Task brief ▸
Pictures stay out of the answer, but every line of the material must be restated exactly.

Record excerpts ▸
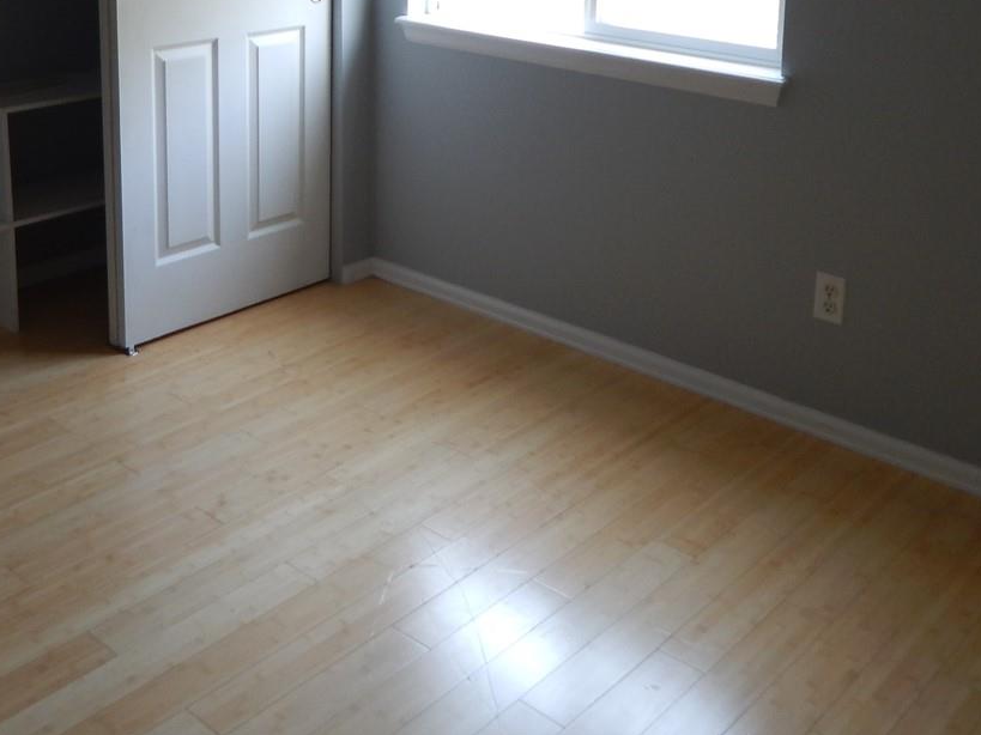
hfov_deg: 43.6
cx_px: 393
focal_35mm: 43
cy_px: 59
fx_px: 1218
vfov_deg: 31.8
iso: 125
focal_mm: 4
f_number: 3
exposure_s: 1/30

Answer ▸
hfov_deg: 43.6
cx_px: 393
focal_35mm: 43
cy_px: 59
fx_px: 1218
vfov_deg: 31.8
iso: 125
focal_mm: 4
f_number: 3
exposure_s: 1/30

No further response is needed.